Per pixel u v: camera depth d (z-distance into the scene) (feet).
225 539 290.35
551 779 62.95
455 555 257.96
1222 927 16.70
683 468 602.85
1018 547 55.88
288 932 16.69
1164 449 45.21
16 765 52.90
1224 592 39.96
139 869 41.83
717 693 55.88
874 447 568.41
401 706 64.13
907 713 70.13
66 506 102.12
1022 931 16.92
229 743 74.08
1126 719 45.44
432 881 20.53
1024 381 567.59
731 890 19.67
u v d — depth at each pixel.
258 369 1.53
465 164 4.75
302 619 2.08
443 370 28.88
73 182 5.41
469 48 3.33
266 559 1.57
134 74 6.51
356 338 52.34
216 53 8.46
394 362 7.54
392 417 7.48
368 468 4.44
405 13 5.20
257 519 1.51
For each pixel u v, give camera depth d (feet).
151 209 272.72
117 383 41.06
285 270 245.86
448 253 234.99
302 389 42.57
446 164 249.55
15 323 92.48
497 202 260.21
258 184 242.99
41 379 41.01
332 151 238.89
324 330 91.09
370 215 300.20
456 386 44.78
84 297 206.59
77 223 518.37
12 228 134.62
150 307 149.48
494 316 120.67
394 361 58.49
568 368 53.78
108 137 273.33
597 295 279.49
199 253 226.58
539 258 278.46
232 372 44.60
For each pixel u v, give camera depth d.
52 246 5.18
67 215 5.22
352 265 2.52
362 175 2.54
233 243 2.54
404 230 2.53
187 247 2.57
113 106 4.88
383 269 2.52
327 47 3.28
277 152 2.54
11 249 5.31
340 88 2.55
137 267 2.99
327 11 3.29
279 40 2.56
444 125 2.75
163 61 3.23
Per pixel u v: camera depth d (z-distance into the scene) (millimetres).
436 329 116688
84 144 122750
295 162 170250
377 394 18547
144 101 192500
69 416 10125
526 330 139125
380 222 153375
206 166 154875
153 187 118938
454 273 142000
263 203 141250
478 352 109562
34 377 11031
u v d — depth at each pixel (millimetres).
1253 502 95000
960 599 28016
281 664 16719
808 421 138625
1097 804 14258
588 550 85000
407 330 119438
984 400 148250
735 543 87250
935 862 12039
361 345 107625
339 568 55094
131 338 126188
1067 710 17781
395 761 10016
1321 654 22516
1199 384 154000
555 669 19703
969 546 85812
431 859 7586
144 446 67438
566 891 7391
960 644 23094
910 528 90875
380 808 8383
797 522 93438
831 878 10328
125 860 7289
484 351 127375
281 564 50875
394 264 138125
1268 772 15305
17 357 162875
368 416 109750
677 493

+ + + +

What the task asks: Retype, in the same exact form, the lines of the material above from the line holding "497 202 260.21" through the line holding "444 125 2.75".

Solution:
497 202 260.21
258 184 242.99
41 379 41.01
332 151 238.89
324 330 91.09
370 215 300.20
456 386 44.78
84 297 206.59
77 223 518.37
12 228 134.62
150 307 149.48
494 316 120.67
394 361 58.49
568 368 53.78
108 137 273.33
597 295 279.49
199 253 226.58
539 258 278.46
232 372 44.60
For each pixel u v, give camera depth d.
52 246 5.18
67 215 5.22
352 265 2.52
362 175 2.54
233 243 2.54
404 230 2.53
187 247 2.57
113 106 4.88
383 269 2.52
327 47 3.28
277 152 2.54
11 249 5.31
340 88 2.55
137 267 2.99
327 11 3.29
279 40 2.56
444 125 2.75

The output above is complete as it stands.